Top of Input data

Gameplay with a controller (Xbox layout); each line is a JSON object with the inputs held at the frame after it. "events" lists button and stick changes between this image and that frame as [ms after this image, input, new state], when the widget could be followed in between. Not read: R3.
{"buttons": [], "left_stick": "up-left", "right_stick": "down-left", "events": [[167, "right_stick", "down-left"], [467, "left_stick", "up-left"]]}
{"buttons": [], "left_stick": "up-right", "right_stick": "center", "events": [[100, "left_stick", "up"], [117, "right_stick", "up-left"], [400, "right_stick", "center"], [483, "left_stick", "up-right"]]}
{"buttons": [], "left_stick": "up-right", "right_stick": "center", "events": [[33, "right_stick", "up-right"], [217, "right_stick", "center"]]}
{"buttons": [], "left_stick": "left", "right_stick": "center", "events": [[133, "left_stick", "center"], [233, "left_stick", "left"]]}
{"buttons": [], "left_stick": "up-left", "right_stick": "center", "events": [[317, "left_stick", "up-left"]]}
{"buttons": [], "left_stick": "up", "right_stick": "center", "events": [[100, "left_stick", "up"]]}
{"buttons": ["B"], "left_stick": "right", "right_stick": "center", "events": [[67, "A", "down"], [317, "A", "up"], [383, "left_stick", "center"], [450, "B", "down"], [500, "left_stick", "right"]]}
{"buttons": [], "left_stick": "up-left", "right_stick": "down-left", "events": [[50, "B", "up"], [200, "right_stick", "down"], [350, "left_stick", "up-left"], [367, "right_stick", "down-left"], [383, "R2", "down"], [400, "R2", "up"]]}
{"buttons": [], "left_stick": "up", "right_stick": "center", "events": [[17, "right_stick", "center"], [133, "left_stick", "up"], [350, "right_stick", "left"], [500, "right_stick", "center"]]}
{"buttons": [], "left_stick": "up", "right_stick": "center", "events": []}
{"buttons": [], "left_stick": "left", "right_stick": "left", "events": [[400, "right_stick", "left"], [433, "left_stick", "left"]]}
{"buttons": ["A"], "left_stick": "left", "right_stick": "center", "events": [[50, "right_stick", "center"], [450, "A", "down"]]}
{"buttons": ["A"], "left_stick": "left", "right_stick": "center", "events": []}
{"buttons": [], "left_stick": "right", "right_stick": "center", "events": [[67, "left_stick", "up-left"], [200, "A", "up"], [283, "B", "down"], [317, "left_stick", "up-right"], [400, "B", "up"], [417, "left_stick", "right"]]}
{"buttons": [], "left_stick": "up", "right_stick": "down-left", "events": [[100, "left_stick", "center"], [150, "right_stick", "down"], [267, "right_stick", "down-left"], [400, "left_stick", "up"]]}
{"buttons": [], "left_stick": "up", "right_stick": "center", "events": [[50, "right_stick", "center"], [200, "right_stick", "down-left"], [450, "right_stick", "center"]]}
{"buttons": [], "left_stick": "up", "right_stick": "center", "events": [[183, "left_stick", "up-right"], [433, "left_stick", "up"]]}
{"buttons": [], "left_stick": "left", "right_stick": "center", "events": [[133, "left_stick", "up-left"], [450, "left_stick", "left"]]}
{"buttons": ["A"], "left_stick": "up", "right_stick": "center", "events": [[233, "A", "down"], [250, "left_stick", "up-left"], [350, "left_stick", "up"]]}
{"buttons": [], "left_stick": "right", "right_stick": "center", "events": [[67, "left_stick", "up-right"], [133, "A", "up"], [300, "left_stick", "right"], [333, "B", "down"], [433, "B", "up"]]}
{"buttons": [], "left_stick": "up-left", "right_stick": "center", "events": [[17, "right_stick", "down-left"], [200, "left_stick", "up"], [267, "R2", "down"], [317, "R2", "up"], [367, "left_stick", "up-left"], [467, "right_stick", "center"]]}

Bottom of Input data

Every record must be transcribed exactly, with no line skipped.

Gameplay with a controller (Xbox layout); each line is a JSON object with the inputs held at the frame after it. "events" lists button and stick changes between this image and that frame as [ms after this image, input, new state], when the widget could be followed in between. Not read: R3.
{"buttons": [], "left_stick": "up-left", "right_stick": "down-left", "events": [[167, "right_stick", "down-left"], [467, "left_stick", "up-left"]]}
{"buttons": [], "left_stick": "up-right", "right_stick": "center", "events": [[100, "left_stick", "up"], [117, "right_stick", "up-left"], [400, "right_stick", "center"], [483, "left_stick", "up-right"]]}
{"buttons": [], "left_stick": "up-right", "right_stick": "center", "events": [[33, "right_stick", "up-right"], [217, "right_stick", "center"]]}
{"buttons": [], "left_stick": "left", "right_stick": "center", "events": [[133, "left_stick", "center"], [233, "left_stick", "left"]]}
{"buttons": [], "left_stick": "up-left", "right_stick": "center", "events": [[317, "left_stick", "up-left"]]}
{"buttons": [], "left_stick": "up", "right_stick": "center", "events": [[100, "left_stick", "up"]]}
{"buttons": ["B"], "left_stick": "right", "right_stick": "center", "events": [[67, "A", "down"], [317, "A", "up"], [383, "left_stick", "center"], [450, "B", "down"], [500, "left_stick", "right"]]}
{"buttons": [], "left_stick": "up-left", "right_stick": "down-left", "events": [[50, "B", "up"], [200, "right_stick", "down"], [350, "left_stick", "up-left"], [367, "right_stick", "down-left"], [383, "R2", "down"], [400, "R2", "up"]]}
{"buttons": [], "left_stick": "up", "right_stick": "center", "events": [[17, "right_stick", "center"], [133, "left_stick", "up"], [350, "right_stick", "left"], [500, "right_stick", "center"]]}
{"buttons": [], "left_stick": "up", "right_stick": "center", "events": []}
{"buttons": [], "left_stick": "left", "right_stick": "left", "events": [[400, "right_stick", "left"], [433, "left_stick", "left"]]}
{"buttons": ["A"], "left_stick": "left", "right_stick": "center", "events": [[50, "right_stick", "center"], [450, "A", "down"]]}
{"buttons": ["A"], "left_stick": "left", "right_stick": "center", "events": []}
{"buttons": [], "left_stick": "right", "right_stick": "center", "events": [[67, "left_stick", "up-left"], [200, "A", "up"], [283, "B", "down"], [317, "left_stick", "up-right"], [400, "B", "up"], [417, "left_stick", "right"]]}
{"buttons": [], "left_stick": "up", "right_stick": "down-left", "events": [[100, "left_stick", "center"], [150, "right_stick", "down"], [267, "right_stick", "down-left"], [400, "left_stick", "up"]]}
{"buttons": [], "left_stick": "up", "right_stick": "center", "events": [[50, "right_stick", "center"], [200, "right_stick", "down-left"], [450, "right_stick", "center"]]}
{"buttons": [], "left_stick": "up", "right_stick": "center", "events": [[183, "left_stick", "up-right"], [433, "left_stick", "up"]]}
{"buttons": [], "left_stick": "left", "right_stick": "center", "events": [[133, "left_stick", "up-left"], [450, "left_stick", "left"]]}
{"buttons": ["A"], "left_stick": "up", "right_stick": "center", "events": [[233, "A", "down"], [250, "left_stick", "up-left"], [350, "left_stick", "up"]]}
{"buttons": [], "left_stick": "right", "right_stick": "center", "events": [[67, "left_stick", "up-right"], [133, "A", "up"], [300, "left_stick", "right"], [333, "B", "down"], [433, "B", "up"]]}
{"buttons": [], "left_stick": "up-left", "right_stick": "center", "events": [[17, "right_stick", "down-left"], [200, "left_stick", "up"], [267, "R2", "down"], [317, "R2", "up"], [367, "left_stick", "up-left"], [467, "right_stick", "center"]]}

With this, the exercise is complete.